§ **Work to complete**: The entries below should be repeated exactly, with no pictures carried over.

[Electronic design automation data]
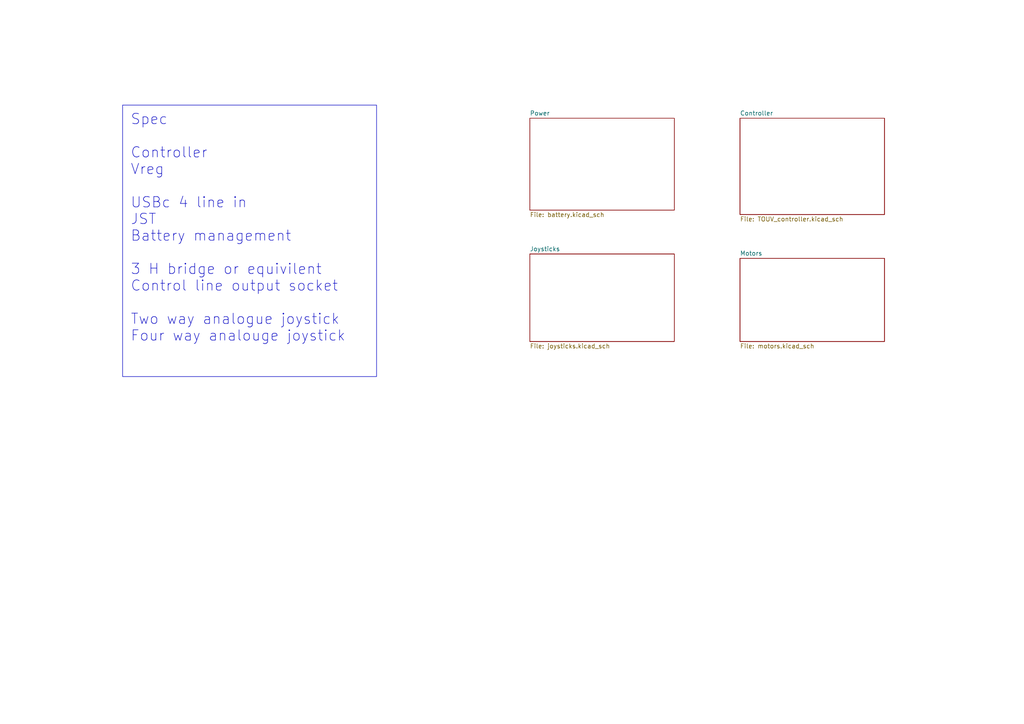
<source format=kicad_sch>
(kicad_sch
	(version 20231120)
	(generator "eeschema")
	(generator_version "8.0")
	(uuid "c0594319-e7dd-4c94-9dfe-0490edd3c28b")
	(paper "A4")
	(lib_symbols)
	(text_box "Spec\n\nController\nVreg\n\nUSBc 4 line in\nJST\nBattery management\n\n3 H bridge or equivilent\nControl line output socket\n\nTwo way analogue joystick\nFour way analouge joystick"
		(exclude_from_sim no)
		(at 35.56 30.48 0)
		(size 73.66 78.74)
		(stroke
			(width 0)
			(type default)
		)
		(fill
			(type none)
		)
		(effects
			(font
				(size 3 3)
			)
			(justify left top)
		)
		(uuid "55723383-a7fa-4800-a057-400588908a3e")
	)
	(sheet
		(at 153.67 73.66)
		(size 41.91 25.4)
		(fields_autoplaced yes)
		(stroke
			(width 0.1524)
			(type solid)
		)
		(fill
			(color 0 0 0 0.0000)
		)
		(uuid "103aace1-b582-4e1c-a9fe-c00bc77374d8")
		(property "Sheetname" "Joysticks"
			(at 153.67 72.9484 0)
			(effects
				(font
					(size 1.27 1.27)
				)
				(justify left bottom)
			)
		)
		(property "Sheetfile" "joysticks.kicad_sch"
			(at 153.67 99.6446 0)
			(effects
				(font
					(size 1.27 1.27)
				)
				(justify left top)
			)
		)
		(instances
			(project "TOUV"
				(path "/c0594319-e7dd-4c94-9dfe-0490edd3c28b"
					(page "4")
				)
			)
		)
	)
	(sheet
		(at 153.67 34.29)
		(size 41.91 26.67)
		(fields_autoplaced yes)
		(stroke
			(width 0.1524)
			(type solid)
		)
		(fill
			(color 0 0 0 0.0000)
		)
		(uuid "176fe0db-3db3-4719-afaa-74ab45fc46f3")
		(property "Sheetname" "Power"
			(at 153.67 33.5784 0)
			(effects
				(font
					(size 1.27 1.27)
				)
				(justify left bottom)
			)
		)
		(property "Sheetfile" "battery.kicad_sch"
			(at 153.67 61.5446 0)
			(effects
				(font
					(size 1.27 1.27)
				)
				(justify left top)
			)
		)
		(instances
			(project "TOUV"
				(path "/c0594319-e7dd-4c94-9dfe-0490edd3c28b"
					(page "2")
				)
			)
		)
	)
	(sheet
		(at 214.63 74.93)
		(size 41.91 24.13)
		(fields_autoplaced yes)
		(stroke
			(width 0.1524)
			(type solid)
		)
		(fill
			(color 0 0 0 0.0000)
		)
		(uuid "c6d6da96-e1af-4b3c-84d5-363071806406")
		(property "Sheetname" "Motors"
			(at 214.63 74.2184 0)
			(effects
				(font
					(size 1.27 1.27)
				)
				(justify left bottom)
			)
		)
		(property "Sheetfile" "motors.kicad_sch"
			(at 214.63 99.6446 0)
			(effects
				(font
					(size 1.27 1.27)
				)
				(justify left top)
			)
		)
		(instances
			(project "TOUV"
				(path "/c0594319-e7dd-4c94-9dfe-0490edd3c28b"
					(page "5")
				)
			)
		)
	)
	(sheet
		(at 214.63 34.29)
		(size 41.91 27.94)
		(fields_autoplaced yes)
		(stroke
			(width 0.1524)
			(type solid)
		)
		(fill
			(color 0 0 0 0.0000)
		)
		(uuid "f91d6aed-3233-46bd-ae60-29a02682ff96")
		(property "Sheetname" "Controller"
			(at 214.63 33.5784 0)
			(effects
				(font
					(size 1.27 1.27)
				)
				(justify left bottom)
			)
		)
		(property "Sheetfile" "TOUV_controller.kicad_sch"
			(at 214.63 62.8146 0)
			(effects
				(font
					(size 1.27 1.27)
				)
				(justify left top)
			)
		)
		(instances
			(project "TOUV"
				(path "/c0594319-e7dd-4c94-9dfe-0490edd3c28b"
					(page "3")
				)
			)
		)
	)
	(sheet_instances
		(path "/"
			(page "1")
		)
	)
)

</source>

§ **Task result**:
<source format=kicad_sch>
(kicad_sch
	(version 20231120)
	(generator "eeschema")
	(generator_version "8.0")
	(uuid "c0594319-e7dd-4c94-9dfe-0490edd3c28b")
	(paper "A4")
	(lib_symbols)
	(text_box "Spec\n\nController\nVreg\n\nUSBc 4 line in\nJST\nBattery management\n\n3 H bridge or equivilent\nControl line output socket\n\nTwo way analogue joystick\nFour way analouge joystick"
		(exclude_from_sim no)
		(at 35.56 30.48 0)
		(size 73.66 78.74)
		(stroke
			(width 0)
			(type default)
		)
		(fill
			(type none)
		)
		(effects
			(font
				(size 3 3)
			)
			(justify left top)
		)
		(uuid "55723383-a7fa-4800-a057-400588908a3e")
	)
	(sheet
		(at 153.67 73.66)
		(size 41.91 25.4)
		(fields_autoplaced yes)
		(stroke
			(width 0.1524)
			(type solid)
		)
		(fill
			(color 0 0 0 0.0000)
		)
		(uuid "103aace1-b582-4e1c-a9fe-c00bc77374d8")
		(property "Sheetname" "Joysticks"
			(at 153.67 72.9484 0)
			(effects
				(font
					(size 1.27 1.27)
				)
				(justify left bottom)
			)
		)
		(property "Sheetfile" "joysticks.kicad_sch"
			(at 153.67 99.6446 0)
			(effects
				(font
					(size 1.27 1.27)
				)
				(justify left top)
			)
		)
		(instances
			(project "TOUV"
				(path "/c0594319-e7dd-4c94-9dfe-0490edd3c28b"
					(page "4")
				)
			)
		)
	)
	(sheet
		(at 153.67 34.29)
		(size 41.91 26.67)
		(fields_autoplaced yes)
		(stroke
			(width 0.1524)
			(type solid)
		)
		(fill
			(color 0 0 0 0.0000)
		)
		(uuid "176fe0db-3db3-4719-afaa-74ab45fc46f3")
		(property "Sheetname" "Power"
			(at 153.67 33.5784 0)
			(effects
				(font
					(size 1.27 1.27)
				)
				(justify left bottom)
			)
		)
		(property "Sheetfile" "battery.kicad_sch"
			(at 153.67 61.5446 0)
			(effects
				(font
					(size 1.27 1.27)
				)
				(justify left top)
			)
		)
		(instances
			(project "TOUV"
				(path "/c0594319-e7dd-4c94-9dfe-0490edd3c28b"
					(page "2")
				)
			)
		)
	)
	(sheet
		(at 214.63 74.93)
		(size 41.91 24.13)
		(fields_autoplaced yes)
		(stroke
			(width 0.1524)
			(type solid)
		)
		(fill
			(color 0 0 0 0.0000)
		)
		(uuid "c6d6da96-e1af-4b3c-84d5-363071806406")
		(property "Sheetname" "Motors"
			(at 214.63 74.2184 0)
			(effects
				(font
					(size 1.27 1.27)
				)
				(justify left bottom)
			)
		)
		(property "Sheetfile" "motors.kicad_sch"
			(at 214.63 99.6446 0)
			(effects
				(font
					(size 1.27 1.27)
				)
				(justify left top)
			)
		)
		(instances
			(project "TOUV"
				(path "/c0594319-e7dd-4c94-9dfe-0490edd3c28b"
					(page "5")
				)
			)
		)
	)
	(sheet
		(at 214.63 34.29)
		(size 41.91 27.94)
		(fields_autoplaced yes)
		(stroke
			(width 0.1524)
			(type solid)
		)
		(fill
			(color 0 0 0 0.0000)
		)
		(uuid "f91d6aed-3233-46bd-ae60-29a02682ff96")
		(property "Sheetname" "Controller"
			(at 214.63 33.5784 0)
			(effects
				(font
					(size 1.27 1.27)
				)
				(justify left bottom)
			)
		)
		(property "Sheetfile" "TOUV_controller.kicad_sch"
			(at 214.63 62.8146 0)
			(effects
				(font
					(size 1.27 1.27)
				)
				(justify left top)
			)
		)
		(instances
			(project "TOUV"
				(path "/c0594319-e7dd-4c94-9dfe-0490edd3c28b"
					(page "3")
				)
			)
		)
	)
	(sheet_instances
		(path "/"
			(page "1")
		)
	)
)

</source>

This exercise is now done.